Es posible, asimismo, que a algunos de ellos no les importe o, peor, porque a pesar de pertenecer al “nuevo rumbo” desertaron silenciosamente y se convirtieron en un eslabón más del viejo rumbo.
“¿Qué hacer, entonces?”, se preguntará más de uno. El sentido común –que en nuestro país pocas veces coincide con el sentido político– indica que se debería remplazar a todos los directores de todas las dependencias y empresas públicas que demuestren no poseer la voluntad de combatir y derrotar a los corruptos dentro del ámbito bajo su responsabilidad. “Imposible”, se nos dirá. “Se paralizará el Estado”, argüirán otros.
¿Y si se los deja operando en el mismo esquema de venalidad, qué sucederá? ¿Queremos, tal vez, que el Estado continúe manejado por esos administradores? Esto significaría que estamos de acuerdo con que nuestro país prosiga el torneo de la Historia económica, social y política jugando sin arquero y sin defensa, siendo diariamente goleado por cada uno de los superentrenados equipos mafiosos contra los cuales tiene que competir la moral de la sociedad.
Es inaceptable que los nuevos directores y jefes administrativos del gobierno de Cartes, de los que se presume deben reemplazar a los del “viejo rumbo”, no se percaten de quiénes favorecen o participan de la corrupción en sus instituciones, de dónde viene y a dónde va dirigida. Porque si no se dan cuenta y no pueden prever esos movimientos tácticos, es porque son ineptos o porque se plegaron al equipo contrario.

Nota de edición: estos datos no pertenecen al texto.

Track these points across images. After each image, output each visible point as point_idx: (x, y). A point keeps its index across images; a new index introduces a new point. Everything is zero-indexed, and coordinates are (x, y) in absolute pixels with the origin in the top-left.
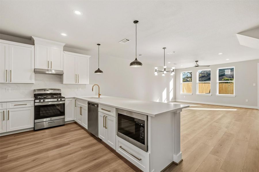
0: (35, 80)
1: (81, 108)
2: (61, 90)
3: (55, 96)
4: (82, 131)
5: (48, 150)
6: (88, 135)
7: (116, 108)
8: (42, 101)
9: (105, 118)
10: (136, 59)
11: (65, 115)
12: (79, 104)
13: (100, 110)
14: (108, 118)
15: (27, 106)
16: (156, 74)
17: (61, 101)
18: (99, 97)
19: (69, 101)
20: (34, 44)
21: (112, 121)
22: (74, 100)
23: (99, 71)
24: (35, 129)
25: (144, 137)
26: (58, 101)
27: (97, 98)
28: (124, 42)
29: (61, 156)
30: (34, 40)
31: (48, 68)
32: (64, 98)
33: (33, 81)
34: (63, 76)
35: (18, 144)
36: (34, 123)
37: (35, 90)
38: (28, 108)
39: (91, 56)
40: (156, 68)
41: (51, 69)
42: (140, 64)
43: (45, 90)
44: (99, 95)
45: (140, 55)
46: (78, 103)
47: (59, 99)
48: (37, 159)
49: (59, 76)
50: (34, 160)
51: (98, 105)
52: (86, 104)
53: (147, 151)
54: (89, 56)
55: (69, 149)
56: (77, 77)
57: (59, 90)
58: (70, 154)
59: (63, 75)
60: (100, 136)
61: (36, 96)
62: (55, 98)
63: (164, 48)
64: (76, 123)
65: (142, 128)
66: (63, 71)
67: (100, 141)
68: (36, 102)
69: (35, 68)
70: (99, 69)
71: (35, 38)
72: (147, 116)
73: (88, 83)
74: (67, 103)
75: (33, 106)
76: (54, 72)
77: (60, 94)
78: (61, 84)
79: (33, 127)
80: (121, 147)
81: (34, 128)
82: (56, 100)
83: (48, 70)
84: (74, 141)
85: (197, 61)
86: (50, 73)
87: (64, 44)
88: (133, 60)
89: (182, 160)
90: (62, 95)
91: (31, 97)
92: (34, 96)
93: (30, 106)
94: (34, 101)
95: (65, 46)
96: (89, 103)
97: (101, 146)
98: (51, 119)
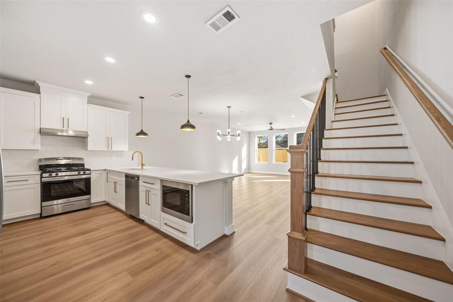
0: (41, 145)
1: (115, 183)
2: (83, 159)
3: (74, 168)
4: (118, 213)
5: (67, 238)
6: (125, 217)
7: (161, 180)
8: (54, 174)
9: (147, 192)
10: (188, 121)
11: (90, 194)
12: (113, 178)
13: (141, 183)
14: (152, 192)
15: (28, 182)
16: (219, 138)
17: (84, 174)
18: (142, 168)
19: (98, 175)
20: (39, 93)
21: (156, 195)
22: (104, 174)
23: (142, 133)
24: (43, 216)
25: (189, 208)
26: (79, 174)
27: (139, 169)
28: (177, 97)
29: (87, 243)
30: (40, 87)
31: (63, 127)
32: (89, 170)
33: (38, 146)
34: (87, 139)
35: (17, 236)
36: (41, 207)
37: (40, 160)
38: (30, 186)
39: (130, 112)
40: (219, 131)
41: (69, 129)
42: (193, 127)
43: (57, 159)
44: (143, 165)
45: (200, 113)
46: (111, 176)
47: (82, 172)
48: (51, 249)
49: (81, 139)
50: (46, 251)
51: (138, 177)
52: (123, 178)
53: (192, 222)
54: (128, 113)
55: (98, 235)
56: (109, 141)
57: (80, 159)
58: (100, 240)
59: (87, 137)
60: (142, 216)
61: (43, 168)
62: (75, 170)
63: (229, 107)
64: (108, 204)
65: (187, 199)
66: (87, 132)
67: (142, 222)
68: (43, 176)
69: (42, 127)
70: (142, 130)
71: (40, 84)
72: (192, 185)
73: (127, 150)
74: (94, 177)
75: (39, 182)
76: (71, 133)
77: (83, 165)
78: (84, 151)
79: (40, 212)
80: (166, 224)
81: (41, 214)
82: (76, 173)
83: (62, 131)
84: (107, 226)
85: (271, 124)
86: (65, 134)
87: (89, 94)
88: (185, 122)
89: (235, 232)
90: (86, 167)
91: (35, 171)
92: (40, 168)
93: (33, 182)
94: (41, 175)
95: (90, 97)
96: (127, 176)
97: (143, 227)
98: (68, 200)
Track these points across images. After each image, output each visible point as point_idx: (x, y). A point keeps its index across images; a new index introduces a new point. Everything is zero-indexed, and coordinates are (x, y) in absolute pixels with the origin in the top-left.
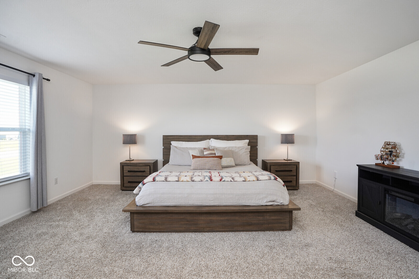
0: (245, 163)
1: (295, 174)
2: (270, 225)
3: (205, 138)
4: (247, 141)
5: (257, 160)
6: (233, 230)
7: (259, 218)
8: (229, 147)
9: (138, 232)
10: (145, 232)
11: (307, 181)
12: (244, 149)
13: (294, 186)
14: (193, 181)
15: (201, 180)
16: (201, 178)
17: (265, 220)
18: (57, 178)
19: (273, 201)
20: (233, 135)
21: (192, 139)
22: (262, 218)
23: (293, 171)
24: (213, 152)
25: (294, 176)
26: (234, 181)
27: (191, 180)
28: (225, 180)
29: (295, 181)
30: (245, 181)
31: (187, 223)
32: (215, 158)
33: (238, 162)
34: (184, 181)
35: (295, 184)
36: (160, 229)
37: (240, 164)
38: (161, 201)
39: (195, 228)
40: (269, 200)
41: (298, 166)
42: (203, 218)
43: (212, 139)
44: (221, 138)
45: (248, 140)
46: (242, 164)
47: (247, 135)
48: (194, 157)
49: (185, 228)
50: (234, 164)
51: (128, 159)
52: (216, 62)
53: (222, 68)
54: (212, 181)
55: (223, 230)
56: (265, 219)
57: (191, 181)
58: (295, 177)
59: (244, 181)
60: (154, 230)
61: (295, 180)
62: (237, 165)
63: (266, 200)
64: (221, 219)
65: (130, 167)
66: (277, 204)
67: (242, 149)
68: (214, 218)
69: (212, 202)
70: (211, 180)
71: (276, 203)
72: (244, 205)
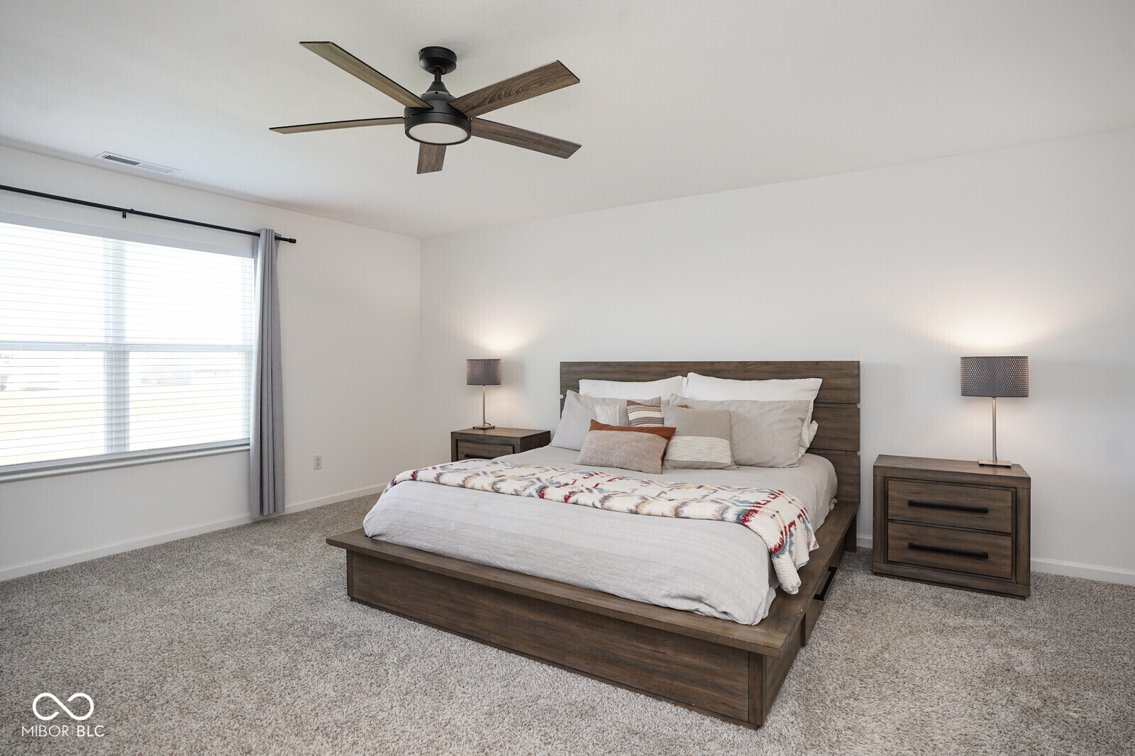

“Que nos presenten pruebas”, dicen como disculpa, como si a ellos, si lo quisieran, no les sería muy fácil conseguirlas. Bastaría que vean las mansiones, los 4x4 en los garajes, las fiestas fastuosas, los viajes de veraneo con niñeras y todo, las estancias a lo largo y ancho del país, casas en Punta del Este, departamentos en Miami, etc., etc., etc., de funcionarios o sus parientes, y que solicite a la Dirección de Impuesto a la Renta del Ministerio de Hacienda la obligatoria declaración de bienes y, en su caso, el RUC y la documentación de pago de impuestos del propio funcionario o del pariente o amigo cercano a nombre de quien se sospecha que el personaje podría estar ocultando su fortuna.
Si el presidente Cartes realmente respalda a sus ministros –y estos tienen coraje y son honestos–, tiene en sus manos el poder legítimo y la inteligencia suficiente para saber qué parte de su gobierno está siendo manejada por los mafiosos y cuál es su “modus operandi”. Él puede desbaratar las roscas sin que por eso se paralice la acción del Estado. Al contrario, será el inicio del verdadero “nuevo rumbo” que él enarbola como estandarte. De lo contrario, corre el riesgo de acabar, él y su gobierno, en un tan estrepitoso fracaso como el que le ocurrió a Juan Carlos Wasmosy, quien no quiso oír las voces que le enviaban estos mismos consejos. Si Horacio Cartes no entierra a la corrupción, la corrupción enterrará al gobierno de Horacio Cartes.